• [YOUR TASK]:
Find the lines in the entries that follow where the word "Supermicro" occurs, and state how many there are, with no other words.

--------

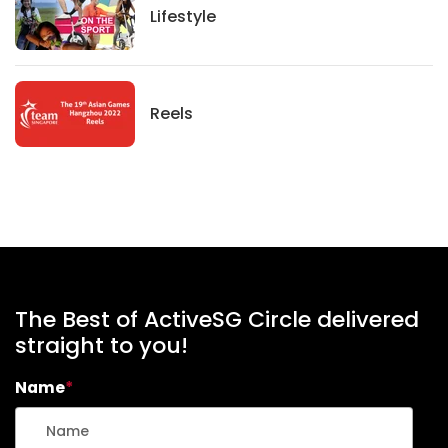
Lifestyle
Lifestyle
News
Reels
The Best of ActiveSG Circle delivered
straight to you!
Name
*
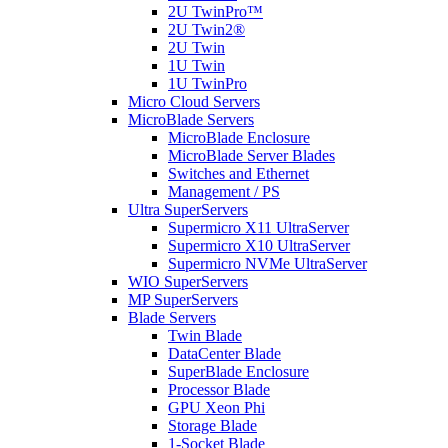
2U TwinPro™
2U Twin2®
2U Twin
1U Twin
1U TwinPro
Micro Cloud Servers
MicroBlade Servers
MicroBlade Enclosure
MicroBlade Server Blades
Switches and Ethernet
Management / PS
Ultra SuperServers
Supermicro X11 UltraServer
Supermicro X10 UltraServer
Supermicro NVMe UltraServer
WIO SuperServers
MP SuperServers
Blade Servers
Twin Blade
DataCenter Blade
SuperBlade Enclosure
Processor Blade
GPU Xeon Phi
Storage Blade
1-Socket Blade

--------

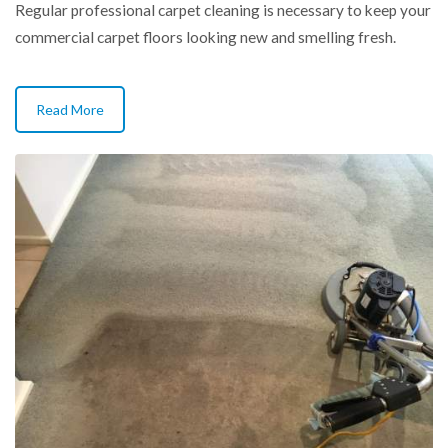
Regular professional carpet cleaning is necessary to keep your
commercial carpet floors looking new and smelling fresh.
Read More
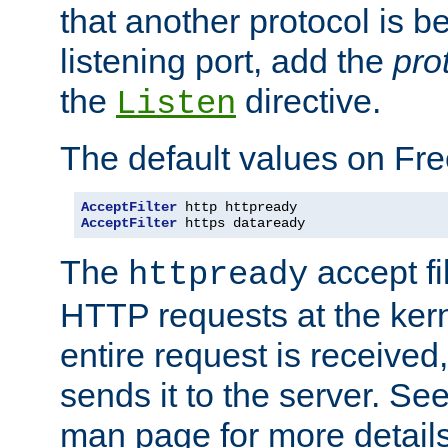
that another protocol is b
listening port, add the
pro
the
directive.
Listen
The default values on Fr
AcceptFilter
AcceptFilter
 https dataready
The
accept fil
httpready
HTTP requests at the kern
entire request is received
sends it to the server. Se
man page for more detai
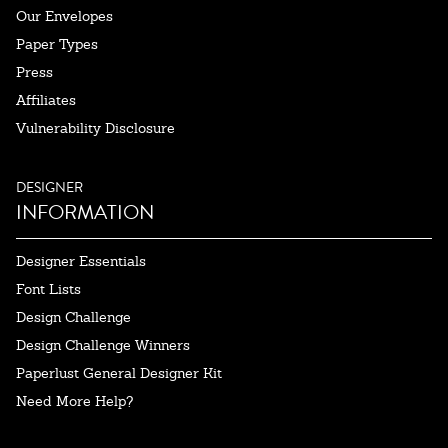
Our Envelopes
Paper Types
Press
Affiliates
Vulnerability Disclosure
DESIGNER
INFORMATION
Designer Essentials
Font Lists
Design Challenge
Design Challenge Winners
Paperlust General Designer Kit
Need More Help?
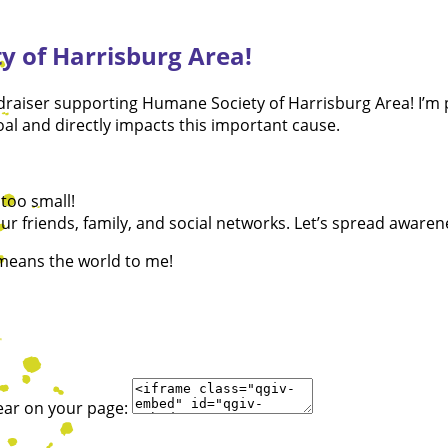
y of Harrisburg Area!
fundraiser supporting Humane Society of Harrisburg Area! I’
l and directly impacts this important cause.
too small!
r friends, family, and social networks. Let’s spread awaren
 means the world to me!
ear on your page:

--------

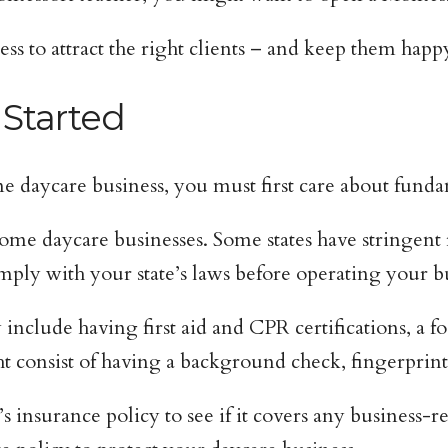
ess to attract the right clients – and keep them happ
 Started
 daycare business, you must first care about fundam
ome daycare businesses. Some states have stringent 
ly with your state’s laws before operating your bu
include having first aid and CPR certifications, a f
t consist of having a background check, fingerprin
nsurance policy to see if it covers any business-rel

--------

• [SOLUTION TO THIS PROBLEM]:
3